▸ Text section:
#####

Given the timing of yesterday's Cortex A53 based Snapdragon 410 announcement, our latest Ask the Experts installment couldn't be better. Peter Greenhalgh, lead architect of the Cortex A53, has agreed to spend some time with us and answer any burning questions you might have on your mind about ARM, directly.

Peter has worked in ARM's processor division for 13 years and worked on the Cortex R4, Cortex A8 and Cortex A5 (as well as the ARM1176JZF-S and ARM1136JF-S). He was lead architect of the Cortex A7 and ARM's big.LITTLE technology as well. 

Later this month I'll be doing a live discussion with Peter via Google Hangouts, but you guys get first crack at him. If you have any questions about Cortex A7, Cortex A53, big.LITTLE or pretty much anything else ARM related fire away in the comments below. Peter will be answering your questions personally in the next week.

#####

▸ Jobs:
a) According to the ARM Ask the Experts announcement, how many years has Peter Greenhalgh worked in ARM's processor division?
b) Please translate this sentence from the ARM Ask the Experts announcement into Spanish: "He was lead architect of the Cortex A7 and ARM's big.LITTLE technology as well."

#####

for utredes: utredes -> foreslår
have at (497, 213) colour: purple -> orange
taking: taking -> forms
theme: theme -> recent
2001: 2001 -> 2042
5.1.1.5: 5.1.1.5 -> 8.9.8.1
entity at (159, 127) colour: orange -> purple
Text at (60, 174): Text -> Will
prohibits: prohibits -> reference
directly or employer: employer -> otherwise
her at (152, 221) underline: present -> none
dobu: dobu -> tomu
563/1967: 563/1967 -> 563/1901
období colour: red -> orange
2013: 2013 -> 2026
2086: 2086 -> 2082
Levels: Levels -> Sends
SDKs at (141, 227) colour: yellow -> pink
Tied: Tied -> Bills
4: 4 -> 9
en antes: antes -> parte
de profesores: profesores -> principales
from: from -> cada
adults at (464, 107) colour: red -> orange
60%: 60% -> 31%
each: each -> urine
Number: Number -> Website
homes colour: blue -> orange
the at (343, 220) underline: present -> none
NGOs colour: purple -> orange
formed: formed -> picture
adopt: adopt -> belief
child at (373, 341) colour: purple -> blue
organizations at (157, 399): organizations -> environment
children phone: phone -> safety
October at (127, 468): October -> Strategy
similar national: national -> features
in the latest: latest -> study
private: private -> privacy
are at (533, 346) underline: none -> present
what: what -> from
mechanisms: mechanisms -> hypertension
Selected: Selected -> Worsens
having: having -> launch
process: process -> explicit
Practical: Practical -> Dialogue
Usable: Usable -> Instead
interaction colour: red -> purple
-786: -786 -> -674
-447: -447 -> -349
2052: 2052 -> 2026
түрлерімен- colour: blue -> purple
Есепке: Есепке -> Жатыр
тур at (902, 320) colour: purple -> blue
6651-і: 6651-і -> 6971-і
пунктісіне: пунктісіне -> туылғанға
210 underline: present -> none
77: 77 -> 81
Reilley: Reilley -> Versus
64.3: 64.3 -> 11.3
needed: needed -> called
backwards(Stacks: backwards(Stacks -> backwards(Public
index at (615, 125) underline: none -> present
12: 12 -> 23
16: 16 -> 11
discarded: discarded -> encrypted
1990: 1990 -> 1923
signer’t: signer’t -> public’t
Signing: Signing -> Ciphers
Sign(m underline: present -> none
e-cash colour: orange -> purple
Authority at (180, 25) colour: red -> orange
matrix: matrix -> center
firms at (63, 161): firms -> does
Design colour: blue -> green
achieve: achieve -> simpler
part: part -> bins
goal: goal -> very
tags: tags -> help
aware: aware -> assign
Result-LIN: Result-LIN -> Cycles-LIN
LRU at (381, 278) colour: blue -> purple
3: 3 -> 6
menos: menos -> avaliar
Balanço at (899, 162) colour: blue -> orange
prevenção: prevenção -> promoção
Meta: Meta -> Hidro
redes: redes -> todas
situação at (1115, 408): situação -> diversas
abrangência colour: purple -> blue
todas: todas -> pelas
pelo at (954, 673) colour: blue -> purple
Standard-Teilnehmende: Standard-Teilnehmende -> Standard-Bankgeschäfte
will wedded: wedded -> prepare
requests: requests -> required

#####

▸ Task-by-task results:
a) 13 years.

b) También fue el arquitecto principal del Cortex A7 y de la tecnología big.LITTLE de ARM.